*WORK TO COMPLETE*: Beginning at the line that contains "shoes and more." and finishing at the line that contains "we should get", output the data below exactly. Include both end lines and no pictures.

━━━━━━━━

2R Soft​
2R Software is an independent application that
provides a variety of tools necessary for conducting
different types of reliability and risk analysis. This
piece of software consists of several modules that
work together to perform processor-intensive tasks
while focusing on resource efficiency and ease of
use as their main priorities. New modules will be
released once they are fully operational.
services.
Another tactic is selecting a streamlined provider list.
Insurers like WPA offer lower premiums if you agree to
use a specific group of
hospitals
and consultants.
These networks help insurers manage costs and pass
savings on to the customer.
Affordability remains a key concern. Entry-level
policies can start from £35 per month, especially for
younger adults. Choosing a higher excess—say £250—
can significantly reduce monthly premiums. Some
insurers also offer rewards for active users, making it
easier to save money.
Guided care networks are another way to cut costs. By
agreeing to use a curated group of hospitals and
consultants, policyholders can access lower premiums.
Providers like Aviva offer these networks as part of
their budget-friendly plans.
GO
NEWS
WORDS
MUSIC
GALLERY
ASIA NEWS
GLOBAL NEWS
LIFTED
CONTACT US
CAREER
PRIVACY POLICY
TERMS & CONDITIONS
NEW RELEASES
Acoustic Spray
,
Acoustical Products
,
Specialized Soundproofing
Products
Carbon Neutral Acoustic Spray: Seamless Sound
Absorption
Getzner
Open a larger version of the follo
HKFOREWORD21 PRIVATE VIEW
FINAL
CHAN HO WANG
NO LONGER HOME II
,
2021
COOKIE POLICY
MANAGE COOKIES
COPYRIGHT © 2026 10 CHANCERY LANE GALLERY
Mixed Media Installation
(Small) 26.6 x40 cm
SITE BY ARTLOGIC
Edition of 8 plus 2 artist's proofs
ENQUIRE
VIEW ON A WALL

━━━━━━━━

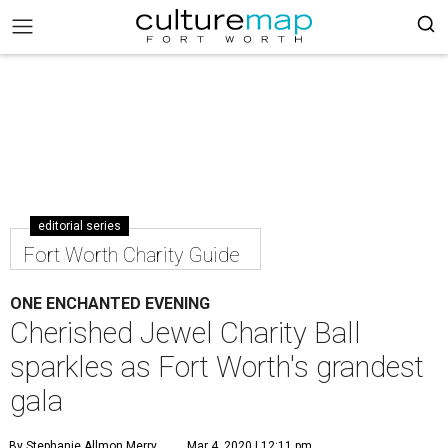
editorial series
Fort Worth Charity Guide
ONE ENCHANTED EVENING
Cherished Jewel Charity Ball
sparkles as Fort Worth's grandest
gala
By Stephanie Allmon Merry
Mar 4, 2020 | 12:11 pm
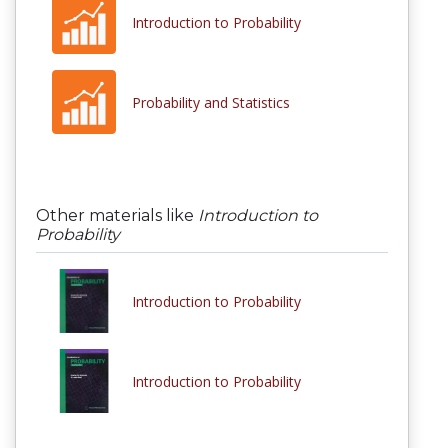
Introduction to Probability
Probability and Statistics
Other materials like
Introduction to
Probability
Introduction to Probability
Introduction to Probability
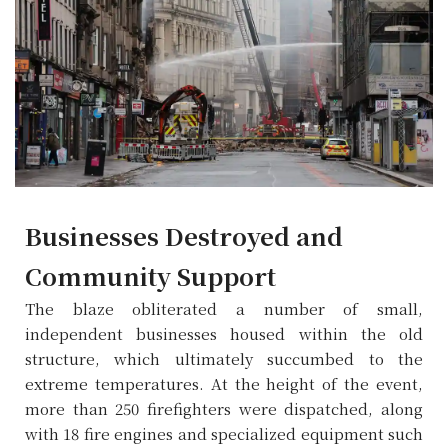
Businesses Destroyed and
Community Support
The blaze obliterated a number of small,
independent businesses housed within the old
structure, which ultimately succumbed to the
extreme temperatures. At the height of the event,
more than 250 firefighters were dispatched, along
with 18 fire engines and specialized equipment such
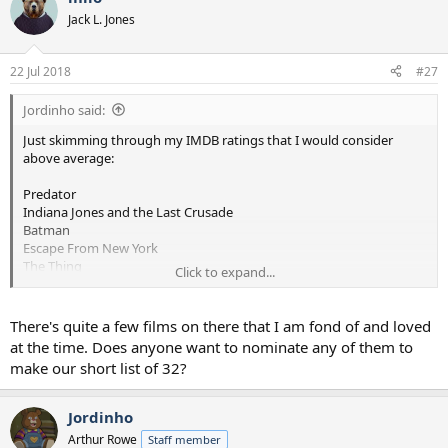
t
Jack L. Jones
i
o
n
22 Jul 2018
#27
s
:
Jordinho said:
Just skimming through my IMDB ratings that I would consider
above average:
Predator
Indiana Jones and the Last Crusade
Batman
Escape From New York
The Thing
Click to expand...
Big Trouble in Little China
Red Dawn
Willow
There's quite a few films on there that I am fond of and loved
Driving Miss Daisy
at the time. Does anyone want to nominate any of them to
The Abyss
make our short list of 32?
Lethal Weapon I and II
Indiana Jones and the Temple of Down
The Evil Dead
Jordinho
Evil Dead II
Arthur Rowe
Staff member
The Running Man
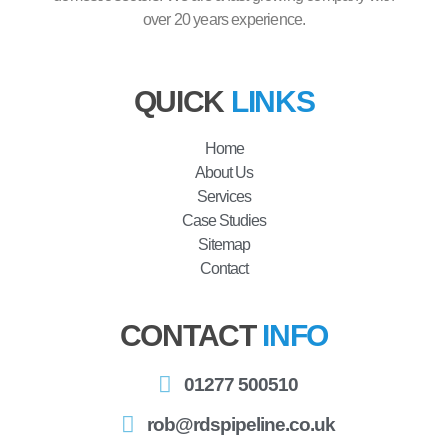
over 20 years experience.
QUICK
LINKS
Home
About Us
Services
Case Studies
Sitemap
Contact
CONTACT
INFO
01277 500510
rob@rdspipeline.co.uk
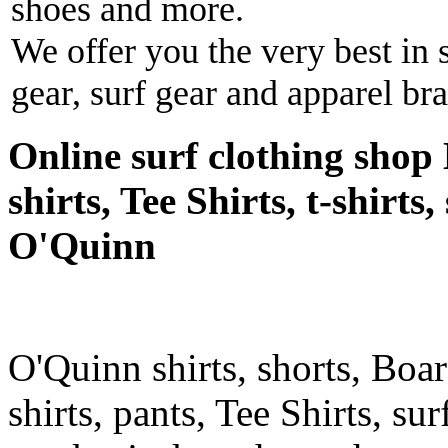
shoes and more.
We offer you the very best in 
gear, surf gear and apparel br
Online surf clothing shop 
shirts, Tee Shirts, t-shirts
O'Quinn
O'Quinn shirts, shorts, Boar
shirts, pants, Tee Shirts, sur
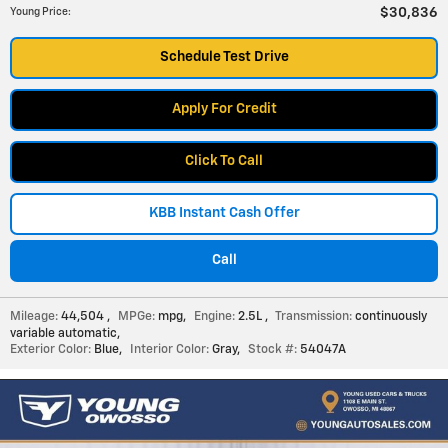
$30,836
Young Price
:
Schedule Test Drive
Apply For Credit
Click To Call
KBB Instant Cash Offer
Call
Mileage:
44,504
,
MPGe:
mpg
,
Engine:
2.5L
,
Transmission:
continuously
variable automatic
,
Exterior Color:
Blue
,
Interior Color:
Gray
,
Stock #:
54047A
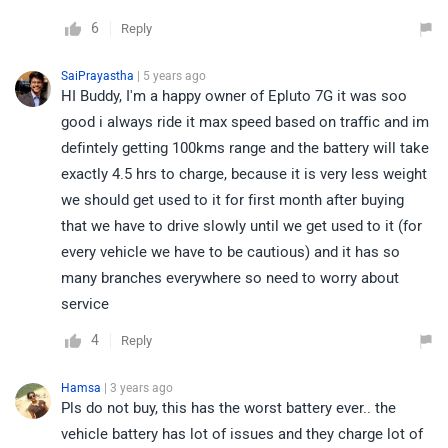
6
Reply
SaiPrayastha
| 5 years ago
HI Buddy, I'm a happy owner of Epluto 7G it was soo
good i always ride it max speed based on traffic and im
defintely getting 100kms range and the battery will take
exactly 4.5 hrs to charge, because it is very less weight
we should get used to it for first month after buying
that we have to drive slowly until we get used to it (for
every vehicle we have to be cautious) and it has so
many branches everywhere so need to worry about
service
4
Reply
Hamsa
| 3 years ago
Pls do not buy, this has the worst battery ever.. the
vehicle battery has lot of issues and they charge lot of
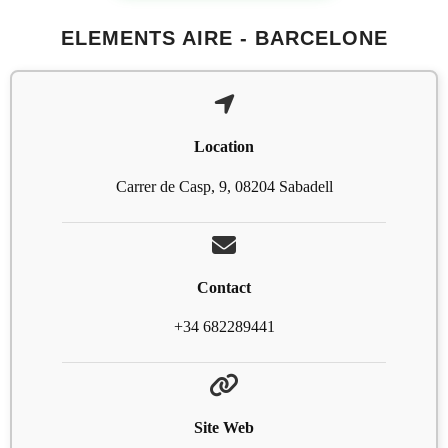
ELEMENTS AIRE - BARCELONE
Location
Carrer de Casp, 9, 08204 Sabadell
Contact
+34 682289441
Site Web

━━━━━━━━

*RESPONSE AREA*:
shoes and more.
We offer you the very best in 
gear, surf gear and apparel br
Online surf clothing shop 
shirts, Tee Shirts, t-shirts
O'Quinn
O'Quinn shirts, shorts, Boar
shirts, pants, Tee Shirts, sur
$30,836
Young Price
:
Schedule Test Drive
Apply For Credit
Click To Call
KBB Instant Cash Offer
Call
Mileage:
44,504
,
MPGe:
mpg
,
Engine:
2.5L
,
Transmission:
continuously
variable automatic
,
Exterior Color:
Blue
,
Interior Color:
Gray
,
Stock #:
54047A
6
Reply
SaiPrayastha
| 5 years ago
HI Buddy, I'm a happy owner of Epluto 7G it was soo
good i always ride it max speed based on traffic and im
defintely getting 100kms range and the battery will take
exactly 4.5 hrs to charge, because it is very less weight
we should get used to it for first month after buying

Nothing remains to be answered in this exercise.